After the Edsa revolution, Mogato covered the reign of the Alsa Masa anticommunist militia in Davao that some see as the precursor to the so-called Davao Death Squad, which, in turn, anticipates today’s extrajudicial killings, a pattern of violence stretching back more than 30 years and spreading from one place to another.

 

“In Marcos’ time, the killings happened in the countryside, not so much in the cities,” he notes. “Human rights violations also happened during Gloria Macapagal Arroyo’s term, but the ones being killed were lawyers, activists, suspected NPAs (New People’s Army) and journalists. This is different, the victims are ordinary people living in squatter areas. Walang kalaban-laban. I haven’t heard of any high value targets like Chinese drug lords being killed.”

 

Mogato thinks it’s too early to say if anything will change with the turnover in leadership in the PNP. There were 11 drug deaths in Bulacan on the day that Director General Oscar Albayalde took command, he notes.

 

Meanwhile, he adds, another disturbing pattern is emerging.
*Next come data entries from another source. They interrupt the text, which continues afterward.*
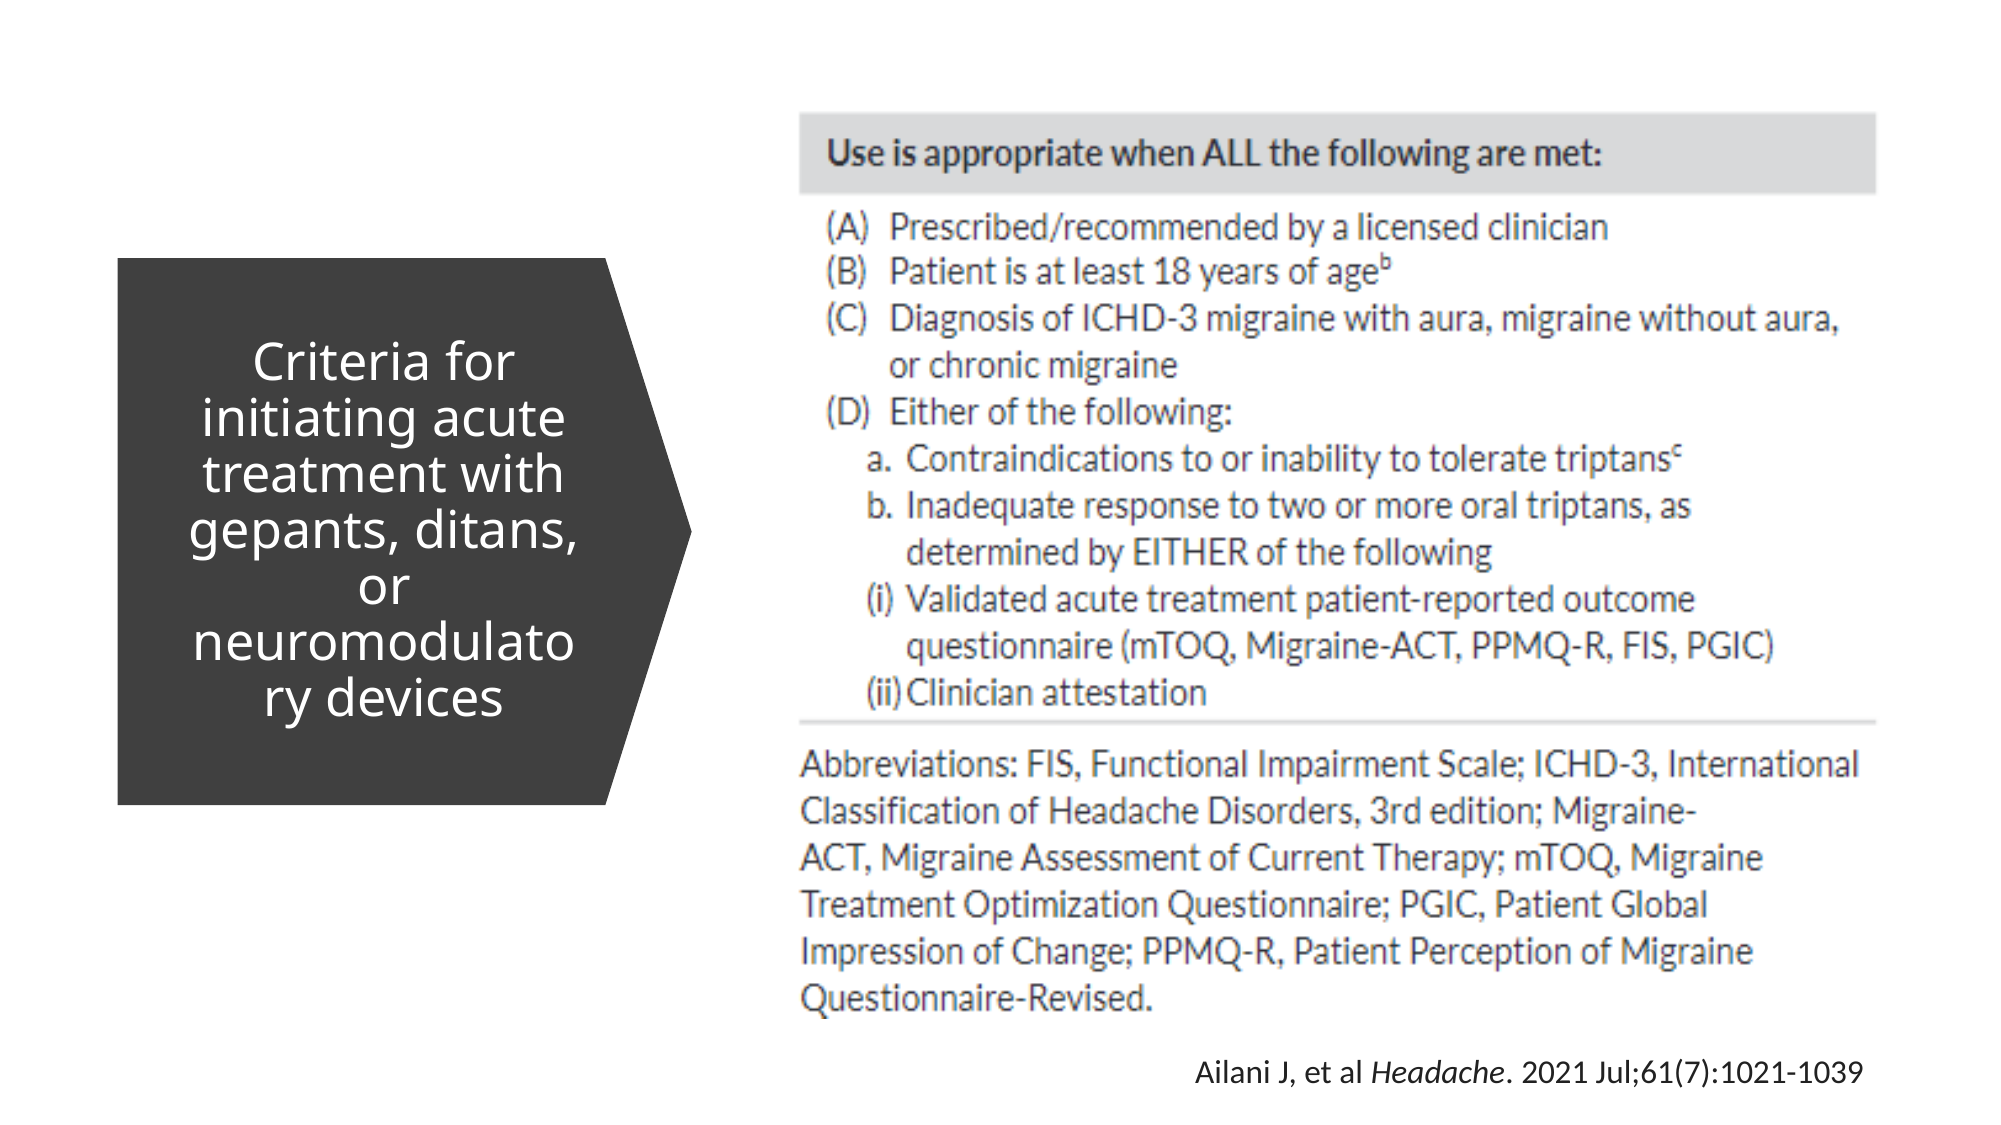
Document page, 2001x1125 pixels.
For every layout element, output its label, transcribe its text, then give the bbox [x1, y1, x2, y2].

text_box [116, 257, 693, 807]
title Criteria for initiating acute treatment with gepants, ditans, or neuromodulatory devices [168, 322, 601, 741]
text_box Ailani J, et al Headache. 2021 Jul;61(7):1021-1039 [1180, 1042, 1880, 1098]
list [795, 105, 1884, 1020]
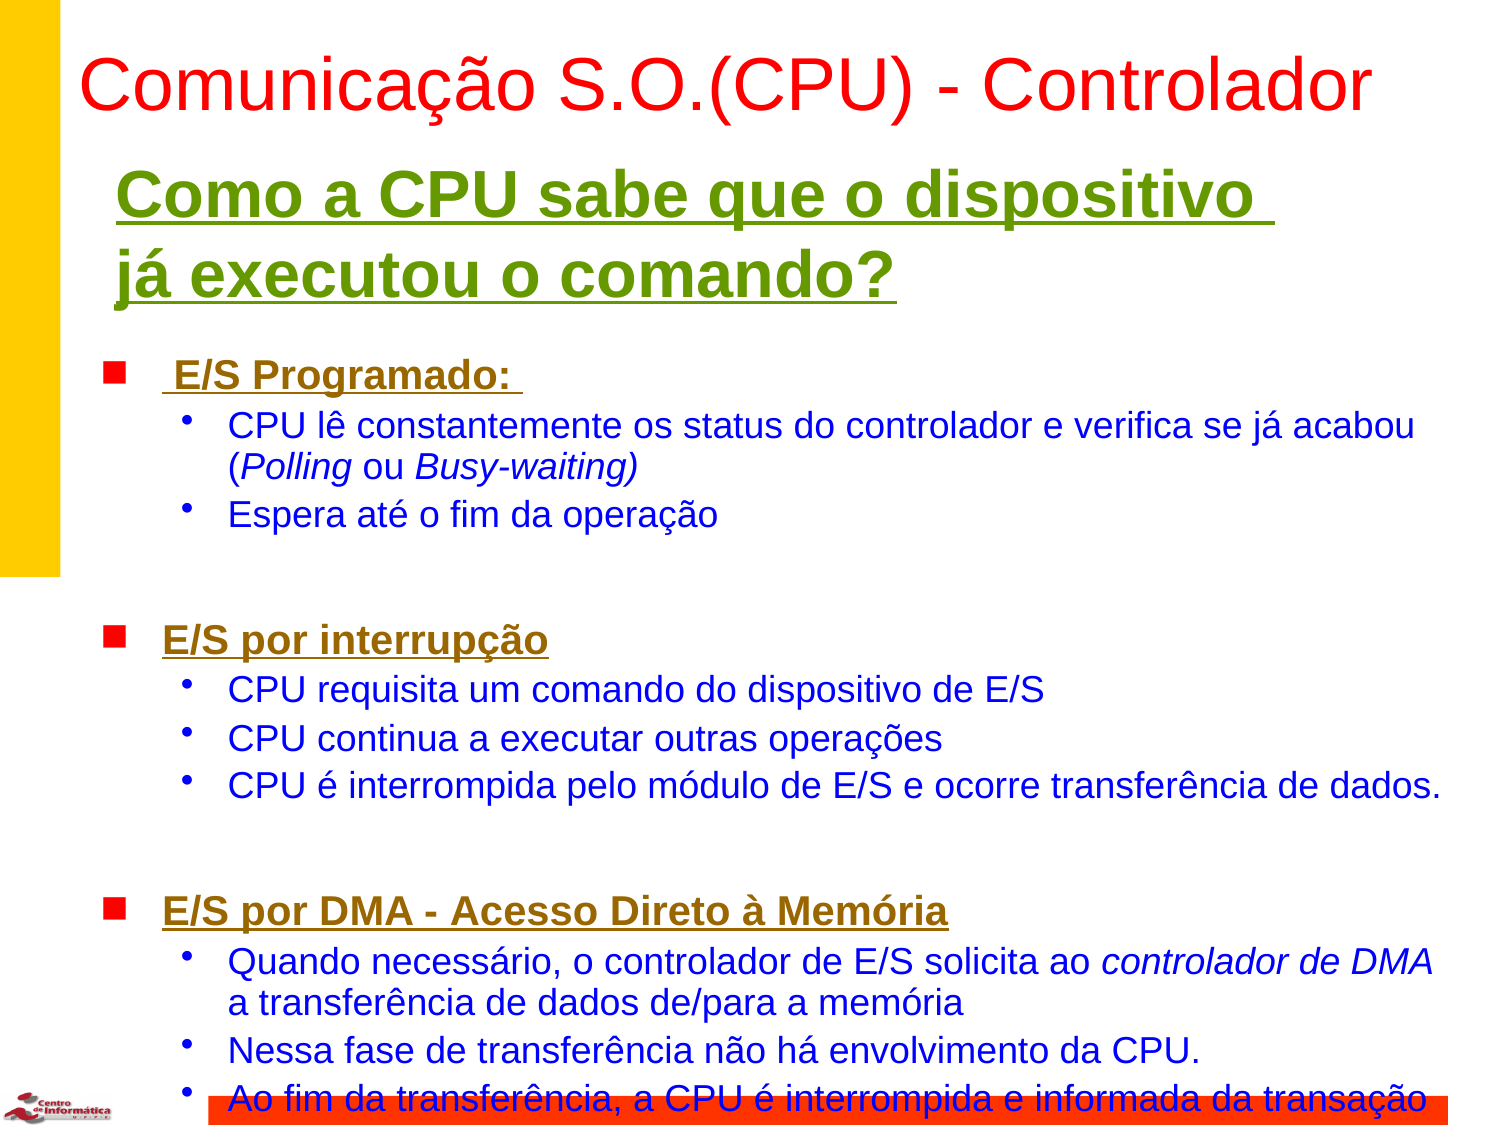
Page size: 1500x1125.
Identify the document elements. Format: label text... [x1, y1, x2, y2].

Even as the growth in the number of “deaths under investigation” seems to be slowing down, the number of missing persons cases appears to be on the rise starting this year.

 

In the wake of international condemnation of Duterte’s drug war, and the initiation of an investigation by the International Criminal Court, Mogato suggests, the rising number of “disappearances” may be the start of a new phase in the deadly war on drugs.